### 原文
孪生神经网络实现的点选验证码

孪生网络训练

孪生神经网络(Siamese network),该网络常常用于检测输入进来的两张图片的相似性。

之前我们已经使用过yolov5对目标识别坐标了,

具体查看http://kjol.cc/yolov5-win10-gpu.html

标了100个样本坐训练。体力活啊

但是点选还差先点哪个后点哪个。

我的思路是,识别回来的0类,根据X坐标可以判断先后关系

网上思路我感觉过于复杂。还得分开训练大小图片。直接一古脑扔进去我感觉完事

然后把把识别出来的题目小图片,通过孪生神经网络跟2类对比相似度。接着排序好返回具体要点击的3个坐标。

由于博主菜鸟一个,基本功不够扎实,,加上时间有限,一时没弄出来,提前占坑。有空待续。。。

孪生网络样本分类

这2天空余时间人工分类,为后面的孪生网络做训练使用

使用源码:https://github.com/bubbliiiing/siamese-pytorch/tree/bilibili

最后经过一顿操作猛乱改

终于YOLOV5识别目标坐标+孪生网络对比然后按循序输出了坐标。

目测成功率灰常高,比我用的打码平台都还高。毕竟自己亲自训练的

主要代码如下:

  1. import argparse
  2. import csv
  3. import os
  4. import platform
  5. import sys
  6. from pathlib import Path
  7. import numpy as np
  8. import torch
  9.  
  10. FILE = Path(__file__).resolve()
  11. ROOT = FILE.parents[0] # YOLOv5 root directory
  12. if str(ROOT) not in sys.path:
  13. sys.path.append(str(ROOT)) # add ROOT to PATH
  14. ROOT = Path(os.path.relpath(ROOT, Path.cwd())) # relative
  15.  
  16. from ultralytics.utils.plotting import Annotator, colors, save_one_box
  17.  
  18. from models.common import DetectMultiBackend
  19. from utils.dataloaders import IMG_FORMATS, VID_FORMATS, LoadImages, LoadScreenshots, LoadStreams
  20. from utils.general import (LOGGER, Profile, check_file, check_img_size, check_imshow, check_requirements, colorstr, cv2,
  21. increment_path, non_max_suppression, print_args, scale_boxes, strip_optimizer, xyxy2xywh)
  22. from utils.torch_utils import select_device, smart_inference_mode
  23.  
  24. from models.experimental import attempt_load
  25. import base64
  26.  
  27. from flask import Flask, request, Response,render_template
  28. import json
  29. import cv2
  30. import time
  31.  
  32. from PIL import Image
  33. app = Flask(__name__)
  34.  
  35. output_folder = 'runs/output' # 保存结果文件夹路径
  36.  
  37. # 确保输出文件夹存在
  38. if not os.path.exists(output_folder):
  39. os.makedirs(output_folder)
  40.  
  41.  
  42. UPLOAD_FOLDER = r'./uploads'
  43. app.config['UPLOAD_FOLDER'] = UPLOAD_FOLDER
  44. def base64_to_image(base64_code):
  45. # base64解码
  46. img_data = base64.b64decode(base64_code)
  47. # 转换为np数组
  48. img_array = np.fromstring(img_data, np.uint8)
  49. # 转换成opencv可用格式
  50. image_base64_dec = cv2.imdecode(img_array, cv2.COLOR_RGB2BGR)
######
### 任务说明 1
据原文所述,孪生神经网络常被用来做什么?
原文与各行数据彼此独立,互不相关。
### 练习数据
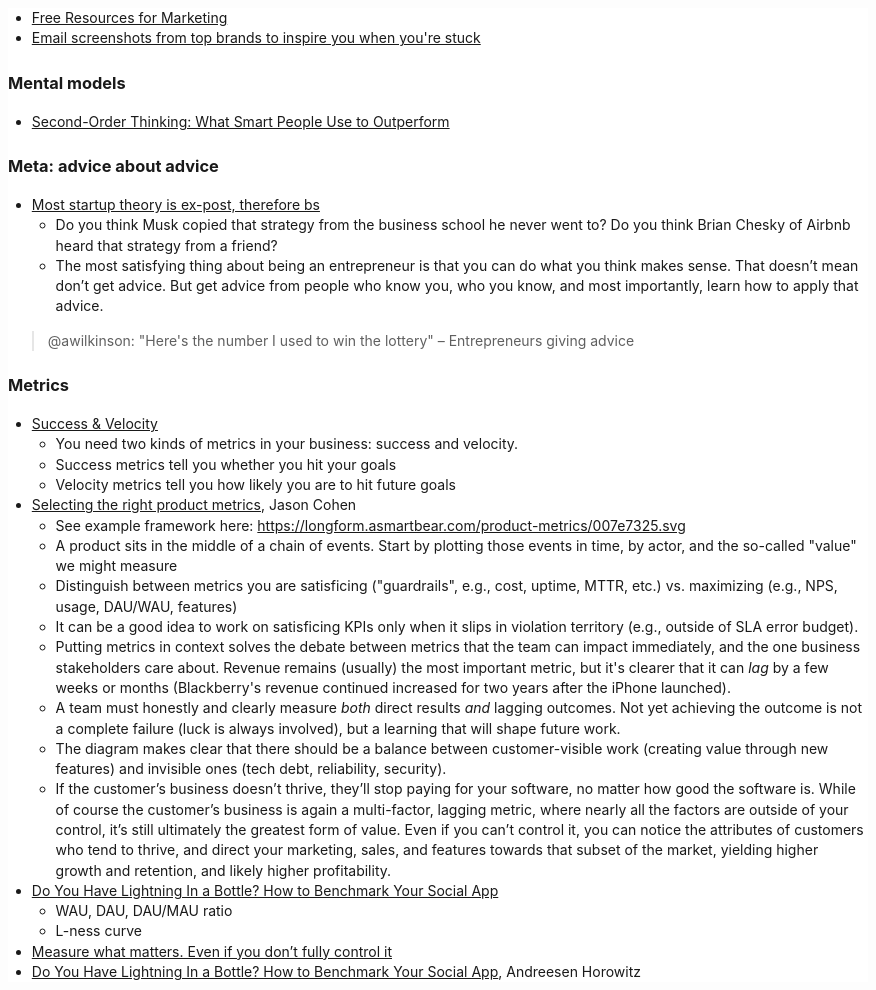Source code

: - [Free Resources for Marketing](https://usefyi.com/templates/marketing-templates/)
- [Email screenshots from top brands to inspire you when you're stuck](https://pageflows.com/emails/)

### Mental models

- [Second-Order Thinking: What Smart People Use to Outperform](https://fs.blog/second-order-thinking/)

### Meta: advice about advice

- [Most startup theory is ex-post, therefore bs](https://shafyy.com/post/startup-theory-ex-post/)
  - Do you think Musk copied that strategy from the business school he never went to? Do you think Brian Chesky of Airbnb heard that strategy from a friend?
  - The most satisfying thing about being an entrepreneur is that you can do what you think makes sense. That doesn’t mean don’t get advice. But get advice from people who know you, who you know, and most importantly, learn how to apply that advice.

> @awilkinson: "Here's the number I used to win the lottery" – Entrepreneurs giving advice

### Metrics

- [Success & Velocity](https://breakingpoint.substack.com/p/success-and-velocity)
  - You need two kinds of metrics in your business: success and velocity.
  - Success metrics tell you whether you hit your goals
  - Velocity metrics tell you how likely you are to hit future goals
- [Selecting the right product metrics](https://longform.asmartbear.com/product-metrics/), Jason Cohen
  - See example framework here: https://longform.asmartbear.com/product-metrics/007e7325.svg
  - A product sits in the middle of a chain of events. Start by plotting those events in time, by actor, and the so-called "value" we might measure
  - Distinguish between metrics you are satisficing ("guardrails", e.g., cost, uptime, MTTR, etc.) vs. maximizing (e.g., NPS, usage, DAU/WAU, features)
  - It can be a good idea to work on satisficing KPIs only when it slips in violation territory (e.g., outside of SLA error budget).
  - Putting metrics in context solves the debate between metrics that the team can impact immediately, and the one business stakeholders care about. Revenue remains (usually) the most important metric, but it's clearer that it can *lag* by a few weeks or months (Blackberry's revenue continued increased for two years after the iPhone launched).
  - A team must honestly and clearly measure *both* direct results *and* lagging outcomes. Not yet achieving the outcome is not a complete failure (luck is always involved), but a learning that will shape future work.
  - The diagram makes clear that there should be a balance between customer-visible work (creating value through new features) and invisible ones (tech debt, reliability, security).
  - If the customer’s business doesn’t thrive, they’ll stop paying for your software, no matter how good the software is. While of course the customer’s business is again a multi-factor, lagging metric, where nearly all the factors are outside of your control, it’s still ultimately the greatest form of value. Even if you can’t control it, you can notice the attributes of customers who tend to thrive, and direct your marketing, sales, and features towards that subset of the market, yielding higher growth and retention, and likely higher profitability.
- [Do You Have Lightning In a Bottle? How to Benchmark Your Social App](https://a16z.com/do-you-have-lightning-in-a-bottle-how-to-benchmark-your-social-app/)
  - WAU, DAU, DAU/MAU ratio
  - L-ness curve
- [Measure what matters. Even if you don’t fully control it](https://www.madsjohnsen.com/p/measure-what-matters-even-if-you-dont-fully-control-it)
- [Do You Have Lightning In a Bottle? How to Benchmark Your Social App](https://a16z.com/do-you-have-lightning-in-a-bottle-how-to-benchmark-your-social-app/), Andreesen Horowitz
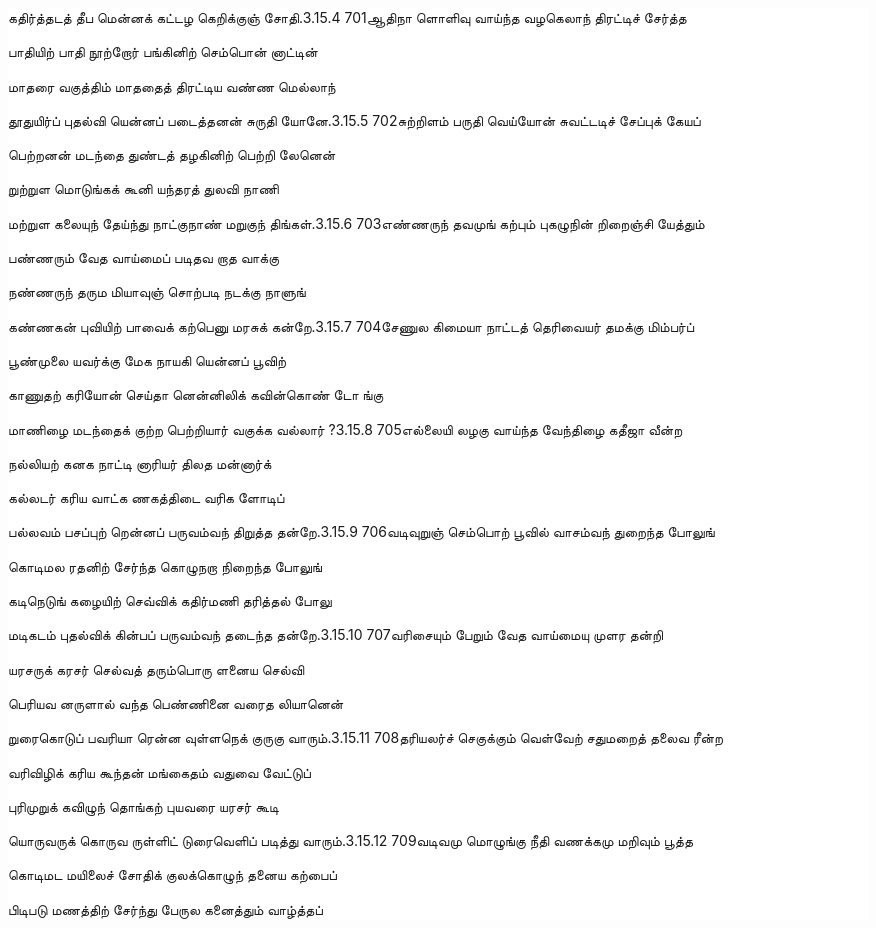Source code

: கதிர்த்தடத் தீப மென்னக் கட்டழ கெறிக்குஞ் சோதி.3.15.4  701ஆதிநா ளொளிவு வாய்ந்த வழகெலாந் திரட்டிச் சேர்த்த  

பாதியிற் பாதி நூற்றோர் பங்கினிற் செம்பொன் னாட்டின்  

மாதரை வகுத்திம் மாததைத் திரட்டிய வண்ண மெல்லாந்  

தூதுயிர்ப் புதல்வி யென்னப் படைத்தனன் சுருதி யோனே.3.15.5  702சுற்றிளம் பருதி வெய்யோன் சுவட்டடிச் சேப்புக் கேயப்  

பெற்றனன் மடந்தை துண்டத் தழகினிற் பெற்றி லேனென்  

றுற்றுள மொடுங்கக் கூனி யந்தரத் துலவி நாணி  

மற்றுள கலையுந் தேய்ந்து நாட்குநாண் மறுகுந் திங்கள்.3.15.6  703எண்ணருந் தவமுங் கற்பும் புகழுநின் றிறைஞ்சி யேத்தும்  

பண்ணரும் வேத வாய்மைப் படிதவ றாத வாக்கு  

நண்ணருந் தரும மியாவுஞ் சொற்படி நடக்கு நாளுங்  

கண்ணகன் புவியிற் பாவைக் கற்பெனு மரசுக் கன்றே.3.15.7  704சேணுல கிமையா நாட்டத் தெரிவையர் தமக்கு மிம்பர்ப்  

பூண்முலை யவர்க்கு மேக நாயகி யென்னப் பூவிற்  

காணுதற் கரியோன் செய்தா னென்னிலிக் கவின்கொண் டோ ங்கு  

மாணிழை மடந்தைக் குற்ற பெற்றியார் வகுக்க வல்லார் ?3.15.8  705எல்லையி லழகு வாய்ந்த வேந்திழை கதீஜா வீன்ற  

நல்லியற் கனக நாட்டி னாரியர் திலத மன்னார்க்  

கல்லடர் கரிய வாட்க ணகத்திடை வரிக ளோடிப்  

பல்லவம் பசப்புற் றென்னப் பருவம்வந் திறுத்த தன்றே.3.15.9  706வடிவுறுஞ் செம்பொற் பூவில் வாசம்வந் துறைந்த போலுங்  

கொடிமல ரதனிற் சேர்ந்த கொழுநறா நிறைந்த போலுங்  

கடிநெடுங் கழையிற் செவ்விக் கதிர்மணி தரித்தல் போலு  

மடிகடம் புதல்விக் கின்பப் பருவம்வந் தடைந்த தன்றே.3.15.10  707வரிசையும் பேறும் வேத வாய்மையு முளர தன்றி  

யரசருக் கரசர் செல்வத் தரும்பொரு ளனைய செல்வி  

பெரியவ னருளால் வந்த பெண்ணினை வரைத லியானென்  

றுரைகொடுப் பவரியா ரென்ன வுள்ளநெக் குருகு வாரும்.3.15.11  708தரியலர்ச் செகுக்கும் வெள்வேற் சதுமறைத் தலைவ ரீன்ற  

வரிவிழிக் கரிய கூந்தன் மங்கைதம் வதுவை வேட்டுப்  

புரிமுறுக் கவிழுந் தொங்கற் புயவரை யரசர் கூடி  

யொருவருக் கொருவ ருள்ளிட் டுரைவெளிப் படித்து வாரும்.3.15.12  709வடிவமு மொழுங்கு நீதி வணக்கமு மறிவும் பூத்த  

கொடிமட மயிலைச் சோதிக் குலக்கொழுந் தனைய கற்பைப்  

பிடிபடு மணத்திற் சேர்ந்து பேருல கனைத்தும் வாழ்த்தப்  
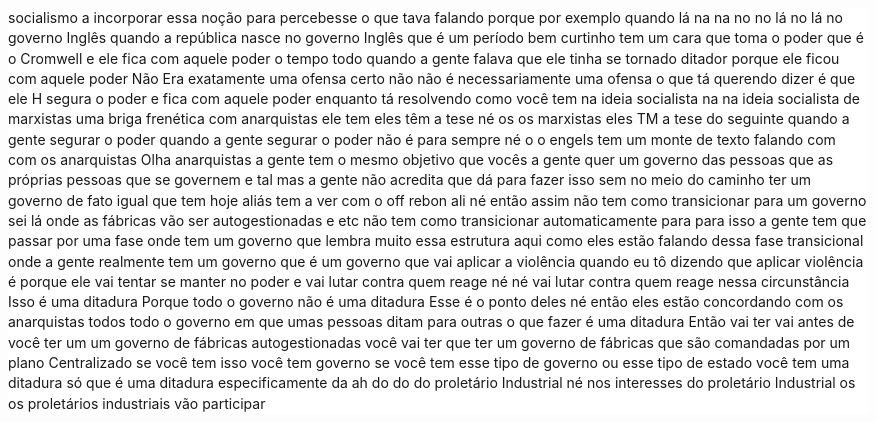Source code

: socialismo a incorporar essa noção para
percebesse o que tava falando porque por
exemplo quando lá na na no
no lá
no lá no governo Inglês quando a
república nasce no governo Inglês que é
um período bem curtinho tem um cara que
toma o poder que é o Cromwell e ele fica
com aquele poder o tempo todo quando a
gente falava que ele tinha se tornado
ditador porque ele ficou com aquele
poder Não Era exatamente uma ofensa
certo não não é necessariamente uma
ofensa o que tá querendo dizer é que ele
H segura o poder e fica com aquele poder
enquanto tá resolvendo como você tem na
ideia socialista na na ideia socialista
de marxistas uma briga frenética com
anarquistas ele tem eles têm a tese né
os os marxistas eles TM a tese do
seguinte quando a gente segurar o poder
quando a gente segurar o poder não é
para sempre né o o engels tem um monte
de texto falando com com os anarquistas
Olha anarquistas a gente tem o mesmo
objetivo que vocês a gente quer um
governo das pessoas que as próprias
pessoas que se governem e tal mas a
gente não acredita que dá para fazer
isso sem no meio do caminho ter um
governo de fato igual que tem hoje aliás
tem a ver com o off rebon ali né então
assim não tem como transicionar para um
governo sei lá onde as fábricas vão ser
autogestionadas e etc não tem como
transicionar automaticamente para para
isso a gente tem que passar por uma fase
onde tem um governo que lembra muito
essa estrutura aqui como eles estão
falando dessa fase transicional onde a
gente realmente tem um governo que é um
governo que vai aplicar a violência
quando eu tô dizendo que aplicar
violência é porque ele vai tentar se
manter no poder e vai lutar contra quem
reage né né vai lutar contra quem reage
nessa circunstância Isso é uma ditadura
Porque todo o governo não é uma ditadura
Esse é o ponto deles né então eles estão
concordando com os anarquistas todos
todo o governo em que umas pessoas ditam
para outras o que fazer é uma ditadura
Então vai ter vai antes de você ter um
um governo de fábricas autogestionadas
você vai ter que ter um governo de
fábricas que são comandadas por um plano
Centralizado se você tem isso você tem
governo se você tem esse tipo de governo
ou esse tipo de estado você tem uma
ditadura só que é uma ditadura
especificamente da ah do do do
proletário Industrial né nos interesses
do proletário Industrial os os
proletários industriais vão participar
######
### 任务说明 2
把数据中含有字符串“யரசர”的行全部找出来,逐行照抄。

### 书面回答 1
检测输入的两张图片的相似性。

### 书面回答 2
யரசருக் கரசர் செல்வத் தரும்பொரு ளனைய செல்வி  
புரிமுறுக் கவிழுந் தொங்கற் புயவரை யரசர் கூடி  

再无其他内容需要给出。